Optical and exposure parameters
=-=-=-=-=
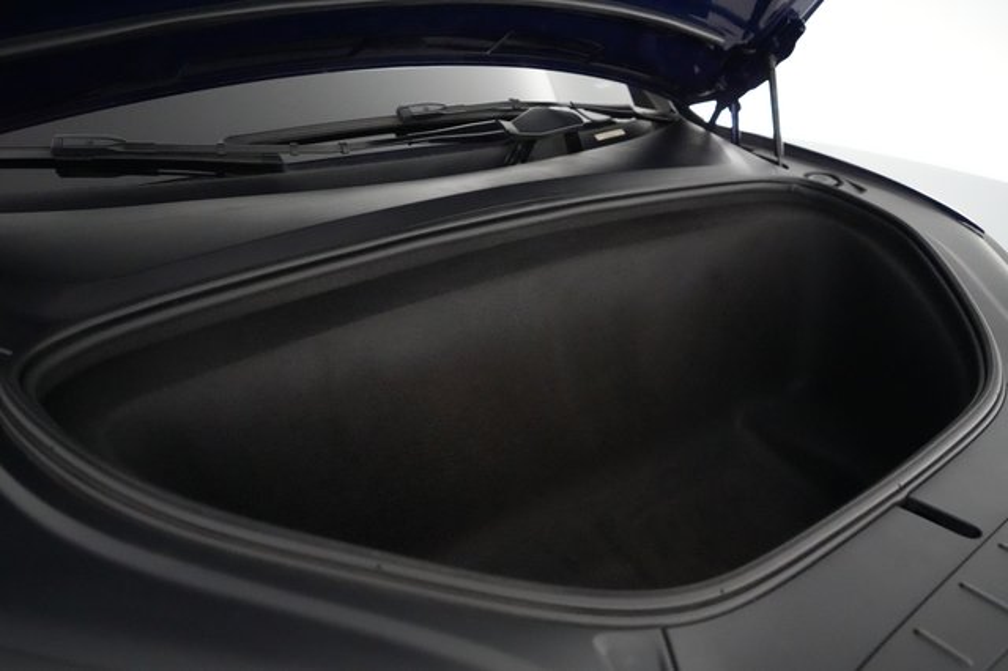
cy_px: 336
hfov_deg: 65.5
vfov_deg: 46.4
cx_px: 504
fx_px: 784
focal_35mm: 28
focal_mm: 28
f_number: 2.8
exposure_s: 1/500
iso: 20000
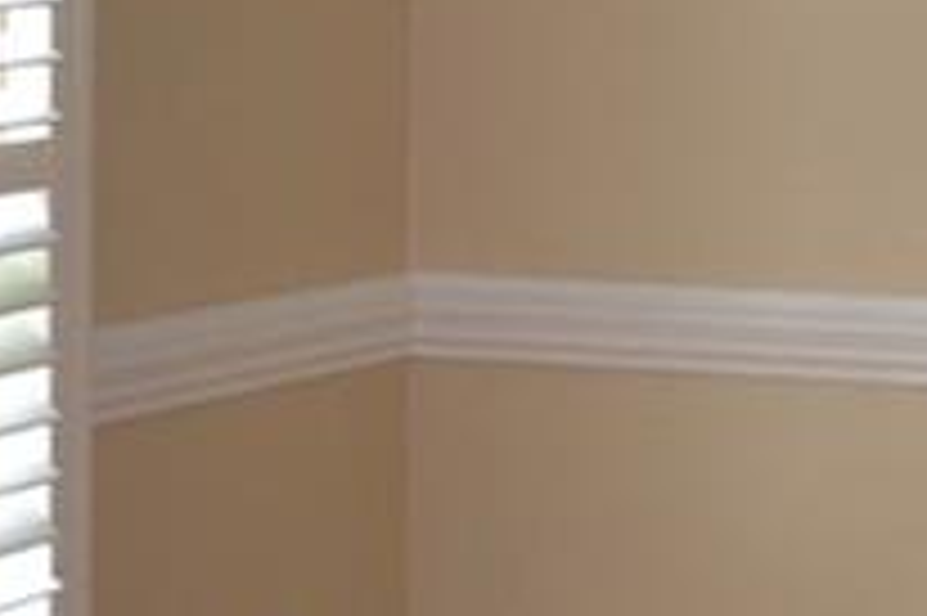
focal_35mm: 134
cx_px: 1503
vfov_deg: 10.1
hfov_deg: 14.1
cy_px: -36
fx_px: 3448
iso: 1000
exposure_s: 1/60
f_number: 3.5
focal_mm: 18
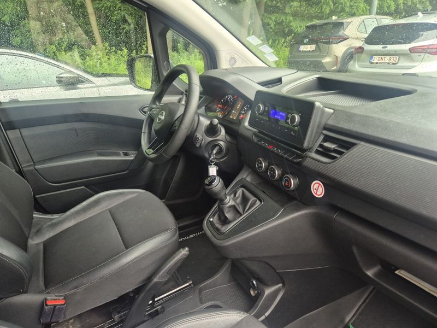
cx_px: 218
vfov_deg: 58.9
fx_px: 290
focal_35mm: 23
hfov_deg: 73.9
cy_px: 164
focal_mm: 5.4
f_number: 1.8
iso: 400
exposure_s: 1/100
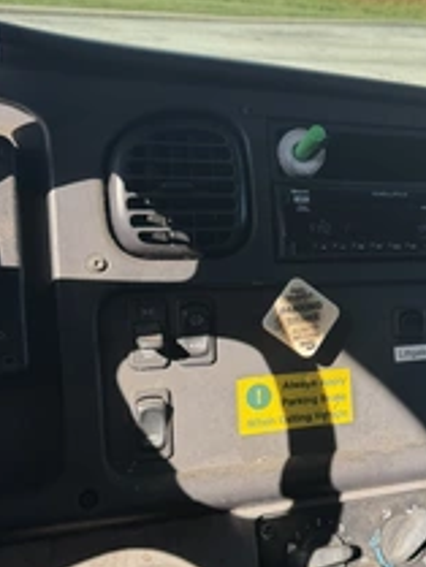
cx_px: 399
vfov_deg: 41.2
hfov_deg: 29.9
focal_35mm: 46
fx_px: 754
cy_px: 298
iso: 100
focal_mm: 6.76
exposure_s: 1/1410
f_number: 1.78
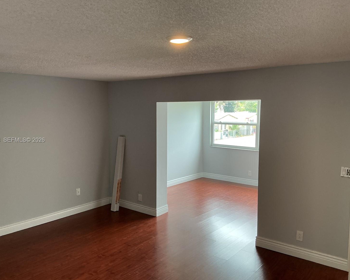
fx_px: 321
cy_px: 140
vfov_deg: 47.1
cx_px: 162
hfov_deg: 57.1
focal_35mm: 31
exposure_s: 1/120
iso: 64
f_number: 1.8
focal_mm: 3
=-=-=-=-=
◆ **Problem description**: Reproduce all the entries that precede this task, word for word, minus any pictures.

◆ **Response area**:
cy_px: 336
hfov_deg: 65.5
vfov_deg: 46.4
cx_px: 504
fx_px: 784
focal_35mm: 28
focal_mm: 28
f_number: 2.8
exposure_s: 1/500
iso: 20000
focal_35mm: 134
cx_px: 1503
vfov_deg: 10.1
hfov_deg: 14.1
cy_px: -36
fx_px: 3448
iso: 1000
exposure_s: 1/60
f_number: 3.5
focal_mm: 18
cx_px: 218
vfov_deg: 58.9
fx_px: 290
focal_35mm: 23
hfov_deg: 73.9
cy_px: 164
focal_mm: 5.4
f_number: 1.8
iso: 400
exposure_s: 1/100
cx_px: 399
vfov_deg: 41.2
hfov_deg: 29.9
focal_35mm: 46
fx_px: 754
cy_px: 298
iso: 100
focal_mm: 6.76
exposure_s: 1/1410
f_number: 1.78
fx_px: 321
cy_px: 140
vfov_deg: 47.1
cx_px: 162
hfov_deg: 57.1
focal_35mm: 31
exposure_s: 1/120
iso: 64
f_number: 1.8
focal_mm: 3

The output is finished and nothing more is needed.